住友金属鉱山グループにおいて、税務に関して事業プロセスや個々の取引の検討および実行に従事するすべての者(執行役員を含む役員および期間雇用者・臨時的雇用者を含む社員)は、本基本方針を共有し、税務に関する透明性を確保する。
また、住友金属鉱山およびグループ各社は、各国・地域および事業プロセスごとに税務リスクを管理してグローバルに情報共有を行う体制を保つことにより、グループ全体および各社における税務課題の解決に努める。

2.税法等のコンプライアンス

各国・地域で適用される税法および租税条約などの関連法令ならびにOECDなど国際機関等が公表している税に関する基準等を遵守して事業活動を行う。

3. 事業活動の⼀環

税務に関するリスクや税金費用は、事業プロセスやその活動にともなう個々の取引と密接に連動しており、すべての事業プロセスや個々の取引における税務上の検討や実行は、事業活動の一環としてこれを行う。
税務当局への事前確認や社外専門家への相談などを通じて、事業活動に関連して生じる二重課税等のグローバルな税務リスクの最小化に取り組むとともに、優遇税制の活用および税金費用や納税時期等の適正化に積極的・継続的に取り組むことで、税引後利益およびフリー・キャッシュ・フローの最大化、ひいては企業価値の最大化および長期ビジョンの実現に努める。

ただし、以下のような取引は行わない。

  1. タックスヘイブンを利用するなど租税回避のみを企図する取引
  2. 事業目的や経済実態と明らかに乖離する形で所得を移転することにより課税を回避する取引

4.移転価格への対応

住友金属鉱山およびグループ会社間の国際取引は、その取引内容、業界慣行または機能・リスクの分析に基づいた方法に則って独立企業間価格を算定し、これを行う。その際、各取引における機能およびリスクの分析においては、OECDなど国際機関等が公表している税に関する基準等を遵守する。

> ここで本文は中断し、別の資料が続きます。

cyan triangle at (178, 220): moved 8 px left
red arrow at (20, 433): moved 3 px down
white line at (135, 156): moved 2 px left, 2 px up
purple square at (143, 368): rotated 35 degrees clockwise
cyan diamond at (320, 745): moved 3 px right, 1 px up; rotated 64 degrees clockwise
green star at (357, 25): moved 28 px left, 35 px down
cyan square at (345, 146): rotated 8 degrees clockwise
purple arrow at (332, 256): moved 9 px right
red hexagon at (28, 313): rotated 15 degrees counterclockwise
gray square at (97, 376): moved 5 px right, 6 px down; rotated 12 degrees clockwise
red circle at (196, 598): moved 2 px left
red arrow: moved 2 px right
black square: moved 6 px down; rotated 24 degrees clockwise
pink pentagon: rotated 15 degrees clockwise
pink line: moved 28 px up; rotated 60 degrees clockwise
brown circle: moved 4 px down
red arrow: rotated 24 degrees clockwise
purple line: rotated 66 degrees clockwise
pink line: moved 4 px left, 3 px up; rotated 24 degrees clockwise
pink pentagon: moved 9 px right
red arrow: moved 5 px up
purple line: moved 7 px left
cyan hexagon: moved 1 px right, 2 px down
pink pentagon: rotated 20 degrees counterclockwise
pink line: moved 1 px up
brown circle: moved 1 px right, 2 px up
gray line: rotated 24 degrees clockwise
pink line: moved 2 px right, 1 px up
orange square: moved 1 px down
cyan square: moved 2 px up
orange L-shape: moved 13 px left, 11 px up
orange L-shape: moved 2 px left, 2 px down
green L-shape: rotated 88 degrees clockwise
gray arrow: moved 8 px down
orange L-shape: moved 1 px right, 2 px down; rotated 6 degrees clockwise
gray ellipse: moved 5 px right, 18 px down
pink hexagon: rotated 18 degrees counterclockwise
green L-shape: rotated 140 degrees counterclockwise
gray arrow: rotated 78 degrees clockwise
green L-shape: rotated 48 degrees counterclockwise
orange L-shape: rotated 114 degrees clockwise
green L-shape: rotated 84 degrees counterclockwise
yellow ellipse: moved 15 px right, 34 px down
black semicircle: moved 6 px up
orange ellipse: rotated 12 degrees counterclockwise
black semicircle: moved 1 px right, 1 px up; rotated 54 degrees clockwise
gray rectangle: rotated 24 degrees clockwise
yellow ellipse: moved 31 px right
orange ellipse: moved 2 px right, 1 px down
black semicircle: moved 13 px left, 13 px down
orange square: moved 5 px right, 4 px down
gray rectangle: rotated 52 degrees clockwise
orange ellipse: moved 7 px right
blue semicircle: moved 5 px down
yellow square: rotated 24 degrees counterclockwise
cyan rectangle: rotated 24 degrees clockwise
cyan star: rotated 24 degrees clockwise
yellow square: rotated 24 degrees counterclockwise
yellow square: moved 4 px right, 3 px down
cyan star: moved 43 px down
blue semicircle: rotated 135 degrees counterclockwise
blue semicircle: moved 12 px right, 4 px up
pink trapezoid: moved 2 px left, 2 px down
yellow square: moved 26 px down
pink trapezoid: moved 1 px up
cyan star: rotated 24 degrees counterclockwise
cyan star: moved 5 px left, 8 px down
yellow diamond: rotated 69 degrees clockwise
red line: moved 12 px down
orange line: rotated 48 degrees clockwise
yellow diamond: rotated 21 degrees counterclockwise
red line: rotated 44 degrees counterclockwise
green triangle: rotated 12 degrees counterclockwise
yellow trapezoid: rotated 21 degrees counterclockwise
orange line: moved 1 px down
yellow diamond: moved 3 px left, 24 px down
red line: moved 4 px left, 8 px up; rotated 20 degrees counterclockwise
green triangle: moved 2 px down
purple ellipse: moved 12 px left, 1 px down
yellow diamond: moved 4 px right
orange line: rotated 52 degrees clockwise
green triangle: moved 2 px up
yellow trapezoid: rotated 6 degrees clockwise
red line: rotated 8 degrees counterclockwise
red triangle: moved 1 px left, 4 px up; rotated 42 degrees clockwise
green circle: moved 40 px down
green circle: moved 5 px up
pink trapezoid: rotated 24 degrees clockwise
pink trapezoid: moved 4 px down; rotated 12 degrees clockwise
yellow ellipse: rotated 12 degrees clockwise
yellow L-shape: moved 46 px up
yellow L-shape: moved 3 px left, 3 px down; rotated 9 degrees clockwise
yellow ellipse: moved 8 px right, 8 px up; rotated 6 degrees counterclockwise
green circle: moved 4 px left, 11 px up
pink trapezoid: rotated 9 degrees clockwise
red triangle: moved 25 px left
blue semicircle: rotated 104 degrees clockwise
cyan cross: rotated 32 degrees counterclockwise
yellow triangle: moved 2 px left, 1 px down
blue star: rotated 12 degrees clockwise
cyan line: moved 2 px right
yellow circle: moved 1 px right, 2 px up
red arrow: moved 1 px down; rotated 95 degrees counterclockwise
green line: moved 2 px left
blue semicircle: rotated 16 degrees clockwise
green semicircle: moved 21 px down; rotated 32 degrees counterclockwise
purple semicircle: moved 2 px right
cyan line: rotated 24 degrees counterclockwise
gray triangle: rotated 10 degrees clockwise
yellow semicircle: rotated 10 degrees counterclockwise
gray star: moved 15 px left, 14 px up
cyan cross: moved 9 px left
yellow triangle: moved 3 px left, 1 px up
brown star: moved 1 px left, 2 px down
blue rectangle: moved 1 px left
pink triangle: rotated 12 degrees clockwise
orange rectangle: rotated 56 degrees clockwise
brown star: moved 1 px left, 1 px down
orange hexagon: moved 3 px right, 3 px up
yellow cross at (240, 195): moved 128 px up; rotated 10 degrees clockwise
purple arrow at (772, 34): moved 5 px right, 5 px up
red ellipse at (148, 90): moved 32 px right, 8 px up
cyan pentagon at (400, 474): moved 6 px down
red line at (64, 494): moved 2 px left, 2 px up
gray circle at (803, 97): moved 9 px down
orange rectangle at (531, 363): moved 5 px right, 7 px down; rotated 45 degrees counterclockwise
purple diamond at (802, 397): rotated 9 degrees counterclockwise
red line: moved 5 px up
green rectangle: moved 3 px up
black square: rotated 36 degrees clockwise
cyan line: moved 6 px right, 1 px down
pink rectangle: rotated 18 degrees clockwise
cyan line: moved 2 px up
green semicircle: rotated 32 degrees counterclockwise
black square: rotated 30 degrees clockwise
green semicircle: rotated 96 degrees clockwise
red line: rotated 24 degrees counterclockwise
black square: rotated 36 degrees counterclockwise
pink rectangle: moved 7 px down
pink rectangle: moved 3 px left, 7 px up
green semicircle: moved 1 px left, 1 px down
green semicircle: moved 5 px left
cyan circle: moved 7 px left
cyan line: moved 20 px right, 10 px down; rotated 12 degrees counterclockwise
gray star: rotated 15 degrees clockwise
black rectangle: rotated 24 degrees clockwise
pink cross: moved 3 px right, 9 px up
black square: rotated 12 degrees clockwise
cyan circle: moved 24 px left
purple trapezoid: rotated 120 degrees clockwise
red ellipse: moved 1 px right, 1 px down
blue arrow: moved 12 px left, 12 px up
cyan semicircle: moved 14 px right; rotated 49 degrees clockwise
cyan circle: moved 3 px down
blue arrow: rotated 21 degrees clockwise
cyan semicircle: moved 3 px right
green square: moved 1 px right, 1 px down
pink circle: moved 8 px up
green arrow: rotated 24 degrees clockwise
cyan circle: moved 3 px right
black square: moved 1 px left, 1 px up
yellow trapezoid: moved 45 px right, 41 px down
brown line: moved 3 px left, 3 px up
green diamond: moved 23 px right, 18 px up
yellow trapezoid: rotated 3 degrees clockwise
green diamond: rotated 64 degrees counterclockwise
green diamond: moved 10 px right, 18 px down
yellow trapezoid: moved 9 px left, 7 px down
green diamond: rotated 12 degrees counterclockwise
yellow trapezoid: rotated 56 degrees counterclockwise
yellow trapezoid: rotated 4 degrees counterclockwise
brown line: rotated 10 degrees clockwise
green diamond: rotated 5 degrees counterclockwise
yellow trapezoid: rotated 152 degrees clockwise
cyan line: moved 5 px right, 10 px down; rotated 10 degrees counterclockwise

住友金属鉱山グループが採用する主な独立企業間価格の算定方法

  1. 業界慣行に依拠した適切なベンチマークに沿った市場価格に基づく方法
  2. 機能およびリスクの分析を根拠としたその貢献度に応じた適切な利益配分に基づく方法

5.適切かつ公正な税務

各国・地域で事業活動を行う際は、適用される税法等を遵守し、適切に納税義務を履行する。また、税務に関する透明性を高め、各国・地域の税務当局と建設的で公正な関係の構築に努める。

6.税務に関する責任と体制

住友金属鉱山グループの税務は、当社経理部を所管する執行役員が統括し、経理部および各国・地域で事業を展開する各社や所管部門で税務に関わる社員を通じて、グローバルに税務リスクを管理するとともに、適切かつ公正な税務処理を実施する。
また、必要に応じて税務に関する専門知識を有する社員を配置し、税務に関する検討や事業プロセスおよび個々の取引の実行に携わる各社員に対しては、税務知識向上のための啓発および機会の提供を行う。